The schools no longer on the list are Bruce-Monroe Elementary in Northwest and John Burroughs and Smothers elementaries in Northeast; Ronald H. Brown Middle and Browne Middle, both in Northeast, and Shaw Middle in Northwest.

Fenty and Rhee said the revised plans were the result of hours of public comments from nine meetings and 23 public hearings since November. During those sessions, they were commended for seeking to pare down excess space in the 49,600-student school system, and they were the object of protests from parents who said the administration had overlooked safety issues and failed to consider the strength of academic programs.

The revised list reflects public feedback on the proposal but also is the result of Rhee's reexamination of the plan, said spokeswoman Mafara Hobson.
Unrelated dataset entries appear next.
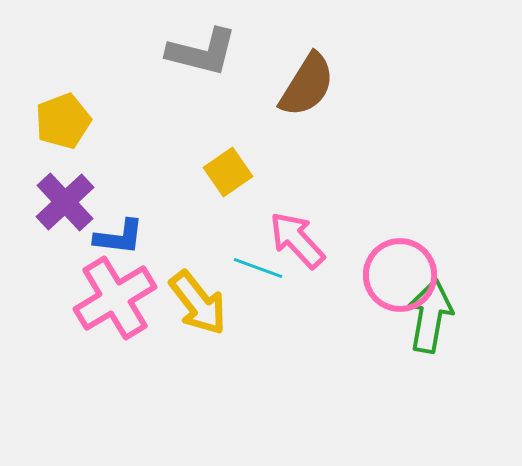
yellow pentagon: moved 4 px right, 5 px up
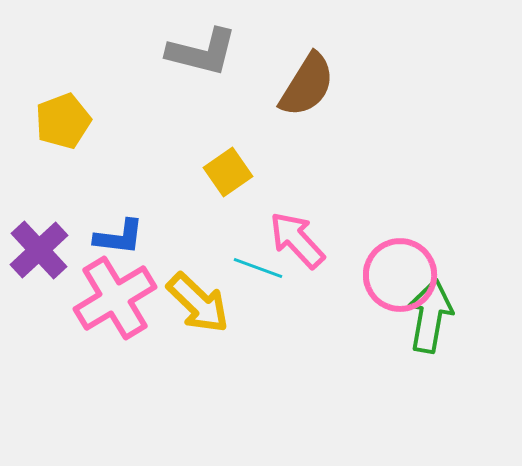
purple cross: moved 26 px left, 48 px down
yellow arrow: rotated 8 degrees counterclockwise
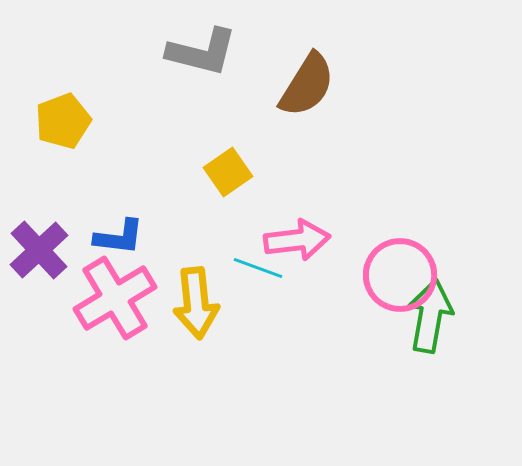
pink arrow: rotated 126 degrees clockwise
yellow arrow: moved 2 px left; rotated 40 degrees clockwise
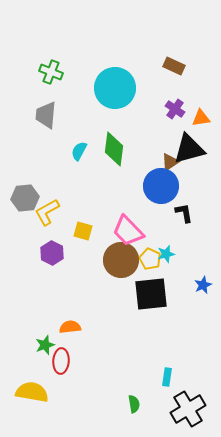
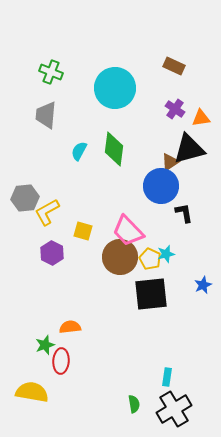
brown circle: moved 1 px left, 3 px up
black cross: moved 14 px left
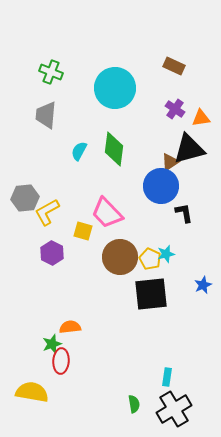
pink trapezoid: moved 21 px left, 18 px up
green star: moved 7 px right, 1 px up
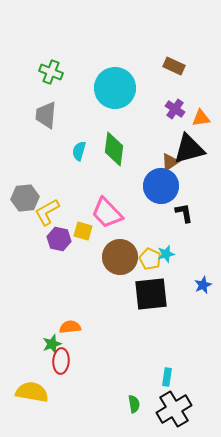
cyan semicircle: rotated 12 degrees counterclockwise
purple hexagon: moved 7 px right, 14 px up; rotated 15 degrees counterclockwise
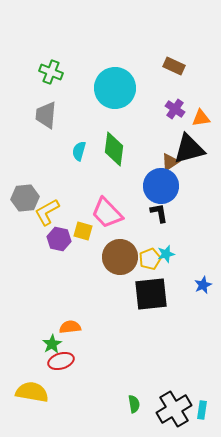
black L-shape: moved 25 px left
yellow pentagon: rotated 25 degrees clockwise
green star: rotated 12 degrees counterclockwise
red ellipse: rotated 70 degrees clockwise
cyan rectangle: moved 35 px right, 33 px down
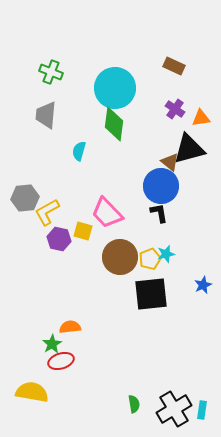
green diamond: moved 25 px up
brown triangle: rotated 48 degrees counterclockwise
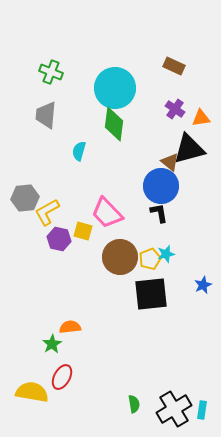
red ellipse: moved 1 px right, 16 px down; rotated 45 degrees counterclockwise
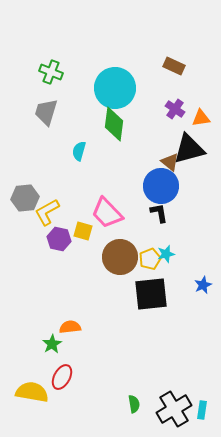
gray trapezoid: moved 3 px up; rotated 12 degrees clockwise
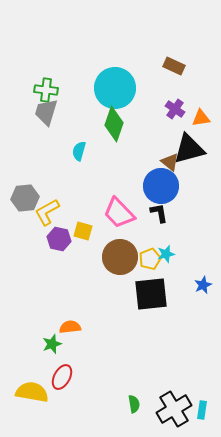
green cross: moved 5 px left, 18 px down; rotated 15 degrees counterclockwise
green diamond: rotated 12 degrees clockwise
pink trapezoid: moved 12 px right
green star: rotated 12 degrees clockwise
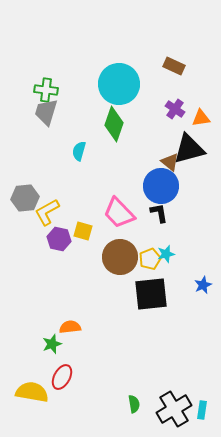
cyan circle: moved 4 px right, 4 px up
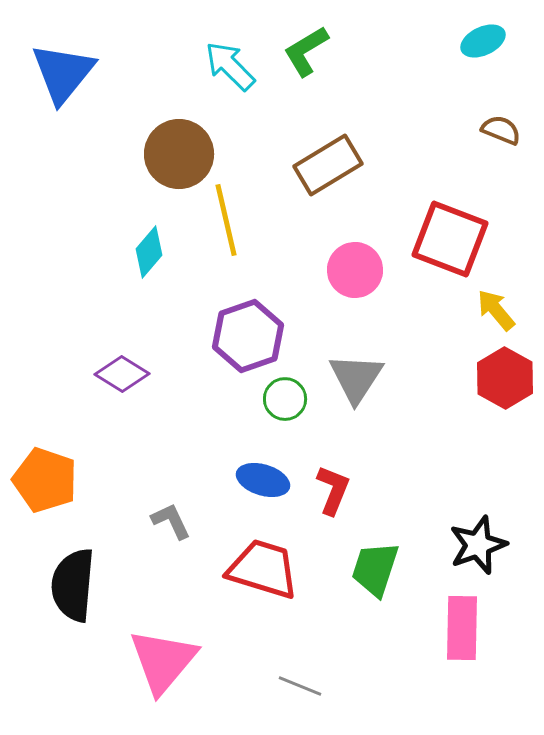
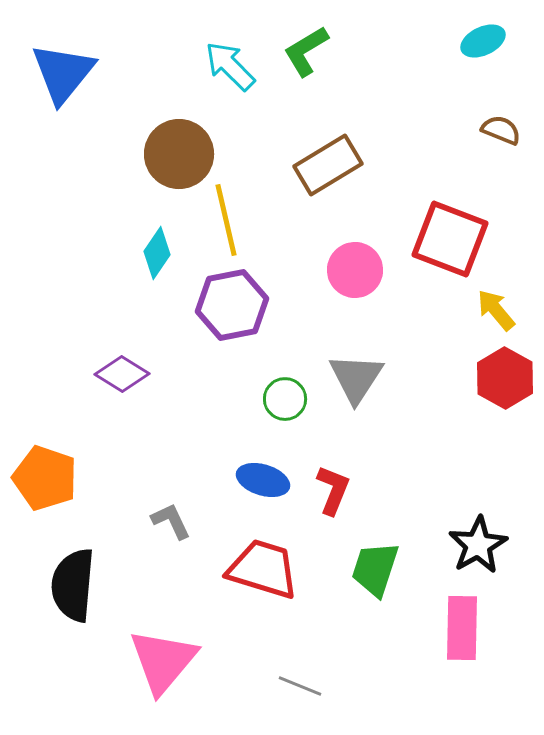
cyan diamond: moved 8 px right, 1 px down; rotated 6 degrees counterclockwise
purple hexagon: moved 16 px left, 31 px up; rotated 8 degrees clockwise
orange pentagon: moved 2 px up
black star: rotated 10 degrees counterclockwise
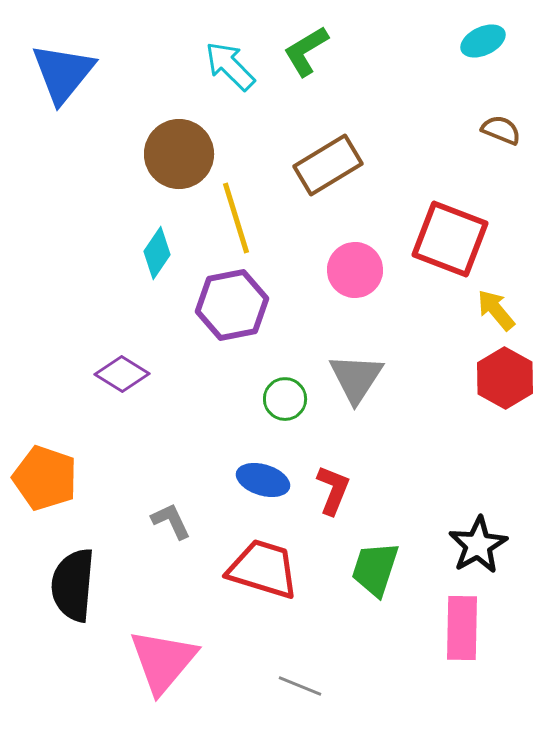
yellow line: moved 10 px right, 2 px up; rotated 4 degrees counterclockwise
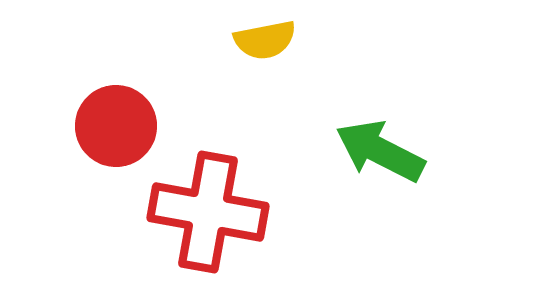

Fenty and Rhee did not give detailed reasons for adding or subtracting a school from the list. City education leaders previously have said that student enrollment and population trends were factors in the decision.

Unlike preceding school leaders, who proposed staggering closures over the next decade, Fenty and Rhee are sticking to their plans to shut 23 schools within a few years. Sixteen schools would close in June and seven closings would be spread over the next few years, Fenty said yesterday. More than 5,300 students attend the closing schools.

Officials have not announced what will happen to the schools, but Fenty said: "We will keep all the schools within the inventory of the D.C. government. We don't intend to sell any of them."

The revised plan drew fresh ire from parents with children at schools added to the list.

Yvette Moore, 41, who graduated from Merritt, as did her two older children, said she was considering sending her third child there but found it "amazing" to see the school on the to-be-closed list. She said it seems the school is being judged because of a few poorly performing students.

"I know a couple of kids are having some issues, but I'm still puzzled. It seems like most kids are doing okay," she said.

She said she does not like the idea of sending her son to Ronald H. Brown Middle School, the designated transfer school, which she said is in a dangerous neighborhood and is too far away for her son to walk there.